TASKS TO COMPLETE:
- 1) In the Vectric Version 10 thread, repeat the part that opens with the words containing "You do pay for" and closes with "within 90 days.", swapping "Aspire" for "Cut3D".
- 2) Answer these from the Vectric Version 10 thread:
(a) What would an upgrade of V-Carve Pro cost?
(b) How long do free upgrades last after buying a full version?
(c) Where will the new features be announced?

QUOTED PASSAGE:
• • • •

# Vectric Version 10 Teasers



## MEBCWD (Jan 14, 2012)

This is the first teaser for Vectric Version 10 software I have seen. I'm sure there will be more to come.

https://twitter.com/i/status/1167110878786936833


----------



## difalkner (Jan 3, 2012)

Just curious on the upgrades - do you have to pay for the upgrades or are they included in the initial purchase cost? How much are they if not included?

David


----------



## UglySign (Nov 17, 2015)

Is that a router mounted on something cutting wood? omg i cant wait


----------



## MEBCWD (Jan 14, 2012)

You do pay for upgrades unless you purchased in the last year, or at least that's how it used to be. 

Cost for upgrades depends on what Vectric software you own. Upgrading from one version to the next version of the same software prices range from $50 for Cut2D Desktop to $400 for Aspire. V-Carve Pro would be $175.

That all depends on Vectric not changing prices.


----------



## ger21 (Feb 10, 2019)

When purchasing a full version, you get free upgrades for a year. If purchasing an upgrade, you get free upgrades for 90 days. So, if you had VCarve Pro 7, and upgrading to 9.5, you would get version 10 for free if it were released within 90 days.

There's no penalty for skipping versions, so you can upgrade to the current version from any previous version for the same price.


----------



## MEBCWD (Jan 14, 2012)

UglySign said:


> Is that a router mounted on something cutting wood? omg i cant wait


I want to see some with information about new features, not sure what they will be adding or enhancing.


----------



## ger21 (Feb 10, 2019)

I'm a beta tester, but can't say anything. 

They'll announce the new features at the user group meeting in Oct.


----------



## kp91 (Sep 10, 2004)

I'll probably have to sit this one out. The last upgrade had a lot of big improvements, I don't know how much this one will have.

• • • •

SUPPLIED ENTRIES:
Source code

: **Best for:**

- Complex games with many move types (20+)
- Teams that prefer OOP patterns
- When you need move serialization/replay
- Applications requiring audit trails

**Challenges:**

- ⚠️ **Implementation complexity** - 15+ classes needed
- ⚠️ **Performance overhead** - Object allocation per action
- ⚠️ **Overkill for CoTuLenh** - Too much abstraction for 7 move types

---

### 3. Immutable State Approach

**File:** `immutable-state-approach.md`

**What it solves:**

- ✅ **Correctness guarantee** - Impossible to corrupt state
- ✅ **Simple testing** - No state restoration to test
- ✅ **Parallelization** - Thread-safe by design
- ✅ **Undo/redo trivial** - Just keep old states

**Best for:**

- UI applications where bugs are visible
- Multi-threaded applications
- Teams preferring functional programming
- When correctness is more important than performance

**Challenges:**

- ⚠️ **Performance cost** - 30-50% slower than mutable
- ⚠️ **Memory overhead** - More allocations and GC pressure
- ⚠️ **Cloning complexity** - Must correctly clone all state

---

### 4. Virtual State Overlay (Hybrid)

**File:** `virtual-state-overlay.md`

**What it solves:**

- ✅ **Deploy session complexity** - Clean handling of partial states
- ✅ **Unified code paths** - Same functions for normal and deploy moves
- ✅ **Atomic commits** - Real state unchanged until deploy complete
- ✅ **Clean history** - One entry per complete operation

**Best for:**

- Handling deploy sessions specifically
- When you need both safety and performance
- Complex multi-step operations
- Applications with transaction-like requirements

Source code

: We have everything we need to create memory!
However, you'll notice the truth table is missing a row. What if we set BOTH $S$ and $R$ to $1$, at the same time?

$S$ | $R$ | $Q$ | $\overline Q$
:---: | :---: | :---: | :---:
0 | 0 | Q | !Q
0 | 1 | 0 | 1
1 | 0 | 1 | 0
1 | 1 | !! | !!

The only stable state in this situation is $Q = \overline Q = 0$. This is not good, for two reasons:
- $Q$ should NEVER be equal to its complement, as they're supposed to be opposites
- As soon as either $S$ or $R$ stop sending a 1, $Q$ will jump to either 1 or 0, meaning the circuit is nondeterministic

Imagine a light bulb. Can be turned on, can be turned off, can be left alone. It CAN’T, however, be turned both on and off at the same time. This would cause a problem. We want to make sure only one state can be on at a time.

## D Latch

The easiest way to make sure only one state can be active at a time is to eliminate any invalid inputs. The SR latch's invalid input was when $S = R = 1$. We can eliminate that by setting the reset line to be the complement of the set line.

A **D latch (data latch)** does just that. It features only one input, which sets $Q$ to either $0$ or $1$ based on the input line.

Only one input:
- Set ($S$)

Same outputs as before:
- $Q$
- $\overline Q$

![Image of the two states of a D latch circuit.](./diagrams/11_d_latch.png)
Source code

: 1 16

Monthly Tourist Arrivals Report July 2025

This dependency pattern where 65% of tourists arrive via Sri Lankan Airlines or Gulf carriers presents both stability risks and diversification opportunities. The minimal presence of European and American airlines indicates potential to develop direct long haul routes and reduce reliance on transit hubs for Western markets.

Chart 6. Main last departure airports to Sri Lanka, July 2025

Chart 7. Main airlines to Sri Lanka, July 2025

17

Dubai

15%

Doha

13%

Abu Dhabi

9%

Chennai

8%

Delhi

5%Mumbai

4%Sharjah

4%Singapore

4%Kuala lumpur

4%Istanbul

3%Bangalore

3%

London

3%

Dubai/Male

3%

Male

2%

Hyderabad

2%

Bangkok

• • • •

ANSWERS TO THE TASKS:
- 1)
You do pay for upgrades unless you purchased in the last year, or at least that's how it used to be. 

Cost for upgrades depends on what Vectric software you own. Upgrading from one version to the next version of the same software prices range from $50 for Cut2D Desktop to $400 for Cut3D. V-Carve Pro would be $175.

That all depends on Vectric not changing prices.


----------



## ger21 (Feb 10, 2019)

When purchasing a full version, you get free upgrades for a year. If purchasing an upgrade, you get free upgrades for 90 days. So, if you had VCarve Pro 7, and upgrading to 9.5, you would get version 10 for free if it were released within 90 days.

- 2)
(a) $175
(b) A year
(c) At the user group meeting in Oct.